= WORK REQUEST =
Nothing but the records themselves, exactly as written, should appear in the reply; leave out the pictures.

= Recorded data =
□ □ □ □

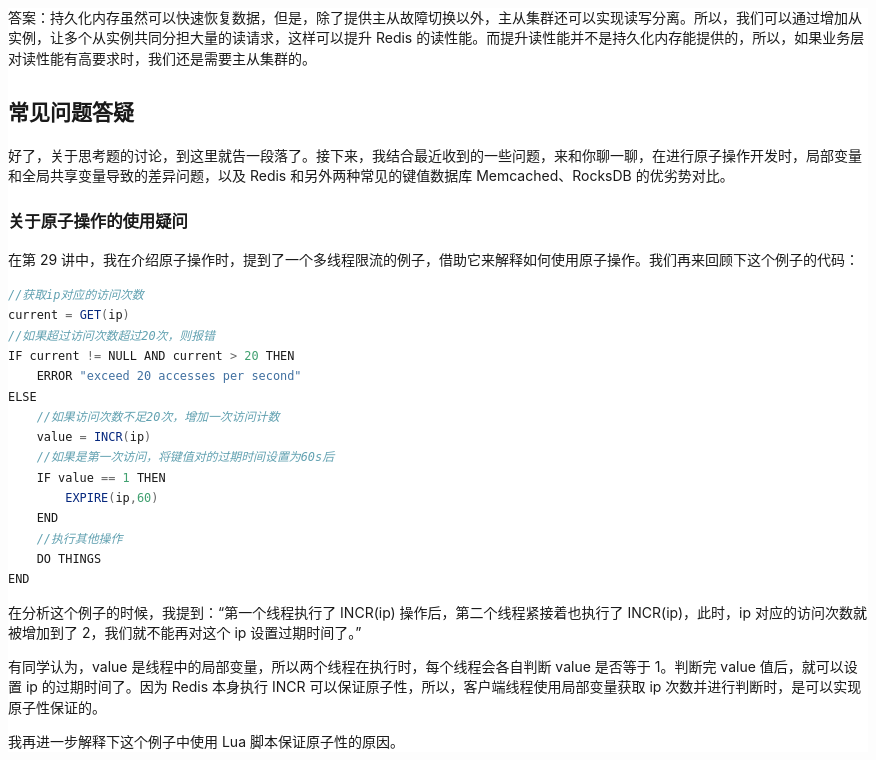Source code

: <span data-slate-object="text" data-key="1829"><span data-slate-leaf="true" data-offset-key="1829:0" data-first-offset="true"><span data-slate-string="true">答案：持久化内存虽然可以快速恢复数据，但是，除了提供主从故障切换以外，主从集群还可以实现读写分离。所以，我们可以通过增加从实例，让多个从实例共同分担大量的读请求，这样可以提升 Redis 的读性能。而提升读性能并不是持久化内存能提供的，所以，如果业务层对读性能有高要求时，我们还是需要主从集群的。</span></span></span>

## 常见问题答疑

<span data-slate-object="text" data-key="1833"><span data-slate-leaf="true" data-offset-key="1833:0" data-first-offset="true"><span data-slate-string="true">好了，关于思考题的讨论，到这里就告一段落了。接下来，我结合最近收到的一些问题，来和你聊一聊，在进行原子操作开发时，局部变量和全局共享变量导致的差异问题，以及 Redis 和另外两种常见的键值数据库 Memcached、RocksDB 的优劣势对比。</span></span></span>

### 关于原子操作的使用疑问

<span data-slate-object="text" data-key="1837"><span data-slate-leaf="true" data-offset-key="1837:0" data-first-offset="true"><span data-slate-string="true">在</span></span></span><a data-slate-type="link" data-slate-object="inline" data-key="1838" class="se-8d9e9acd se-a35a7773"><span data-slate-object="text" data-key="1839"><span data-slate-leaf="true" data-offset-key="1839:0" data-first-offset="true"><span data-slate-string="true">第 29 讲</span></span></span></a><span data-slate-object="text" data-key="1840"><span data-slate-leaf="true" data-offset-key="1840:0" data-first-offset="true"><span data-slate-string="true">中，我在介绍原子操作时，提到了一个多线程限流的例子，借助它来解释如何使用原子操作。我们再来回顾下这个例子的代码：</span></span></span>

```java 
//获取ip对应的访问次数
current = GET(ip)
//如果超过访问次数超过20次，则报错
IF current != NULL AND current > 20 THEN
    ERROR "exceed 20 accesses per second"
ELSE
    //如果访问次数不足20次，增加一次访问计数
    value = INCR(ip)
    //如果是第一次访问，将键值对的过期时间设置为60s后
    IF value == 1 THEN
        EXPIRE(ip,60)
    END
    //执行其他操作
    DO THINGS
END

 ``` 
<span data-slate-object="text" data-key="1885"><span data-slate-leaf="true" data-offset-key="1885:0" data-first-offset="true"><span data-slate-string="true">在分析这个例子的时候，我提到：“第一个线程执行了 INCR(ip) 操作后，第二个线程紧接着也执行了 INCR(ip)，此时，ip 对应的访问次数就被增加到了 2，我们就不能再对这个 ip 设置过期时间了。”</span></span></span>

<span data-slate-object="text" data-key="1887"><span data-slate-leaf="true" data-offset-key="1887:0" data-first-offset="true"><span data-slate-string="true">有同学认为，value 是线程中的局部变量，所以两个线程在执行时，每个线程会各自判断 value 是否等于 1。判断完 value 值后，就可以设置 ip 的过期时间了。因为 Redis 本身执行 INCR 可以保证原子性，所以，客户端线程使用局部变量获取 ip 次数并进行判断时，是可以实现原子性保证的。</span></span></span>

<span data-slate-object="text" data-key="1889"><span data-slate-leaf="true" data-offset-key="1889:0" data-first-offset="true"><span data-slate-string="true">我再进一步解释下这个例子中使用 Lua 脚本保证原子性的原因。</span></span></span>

□ □ □ □

= TASK OUTPUT =
Source code

: <span data-slate-object="text" data-key="1829"><span data-slate-leaf="true" data-offset-key="1829:0" data-first-offset="true"><span data-slate-string="true">答案：持久化内存虽然可以快速恢复数据，但是，除了提供主从故障切换以外，主从集群还可以实现读写分离。所以，我们可以通过增加从实例，让多个从实例共同分担大量的读请求，这样可以提升 Redis 的读性能。而提升读性能并不是持久化内存能提供的，所以，如果业务层对读性能有高要求时，我们还是需要主从集群的。</span></span></span>

## 常见问题答疑

<span data-slate-object="text" data-key="1833"><span data-slate-leaf="true" data-offset-key="1833:0" data-first-offset="true"><span data-slate-string="true">好了，关于思考题的讨论，到这里就告一段落了。接下来，我结合最近收到的一些问题，来和你聊一聊，在进行原子操作开发时，局部变量和全局共享变量导致的差异问题，以及 Redis 和另外两种常见的键值数据库 Memcached、RocksDB 的优劣势对比。</span></span></span>

### 关于原子操作的使用疑问

<span data-slate-object="text" data-key="1837"><span data-slate-leaf="true" data-offset-key="1837:0" data-first-offset="true"><span data-slate-string="true">在</span></span></span><a data-slate-type="link" data-slate-object="inline" data-key="1838" class="se-8d9e9acd se-a35a7773"><span data-slate-object="text" data-key="1839"><span data-slate-leaf="true" data-offset-key="1839:0" data-first-offset="true"><span data-slate-string="true">第 29 讲</span></span></span></a><span data-slate-object="text" data-key="1840"><span data-slate-leaf="true" data-offset-key="1840:0" data-first-offset="true"><span data-slate-string="true">中，我在介绍原子操作时，提到了一个多线程限流的例子，借助它来解释如何使用原子操作。我们再来回顾下这个例子的代码：</span></span></span>

```java 
//获取ip对应的访问次数
current = GET(ip)
//如果超过访问次数超过20次，则报错
IF current != NULL AND current > 20 THEN
    ERROR "exceed 20 accesses per second"
ELSE
    //如果访问次数不足20次，增加一次访问计数
    value = INCR(ip)
    //如果是第一次访问，将键值对的过期时间设置为60s后
    IF value == 1 THEN
        EXPIRE(ip,60)
    END
    //执行其他操作
    DO THINGS
END

 ``` 
<span data-slate-object="text" data-key="1885"><span data-slate-leaf="true" data-offset-key="1885:0" data-first-offset="true"><span data-slate-string="true">在分析这个例子的时候，我提到：“第一个线程执行了 INCR(ip) 操作后，第二个线程紧接着也执行了 INCR(ip)，此时，ip 对应的访问次数就被增加到了 2，我们就不能再对这个 ip 设置过期时间了。”</span></span></span>

<span data-slate-object="text" data-key="1887"><span data-slate-leaf="true" data-offset-key="1887:0" data-first-offset="true"><span data-slate-string="true">有同学认为，value 是线程中的局部变量，所以两个线程在执行时，每个线程会各自判断 value 是否等于 1。判断完 value 值后，就可以设置 ip 的过期时间了。因为 Redis 本身执行 INCR 可以保证原子性，所以，客户端线程使用局部变量获取 ip 次数并进行判断时，是可以实现原子性保证的。</span></span></span>

<span data-slate-object="text" data-key="1889"><span data-slate-leaf="true" data-offset-key="1889:0" data-first-offset="true"><span data-slate-string="true">我再进一步解释下这个例子中使用 Lua 脚本保证原子性的原因。</span></span></span>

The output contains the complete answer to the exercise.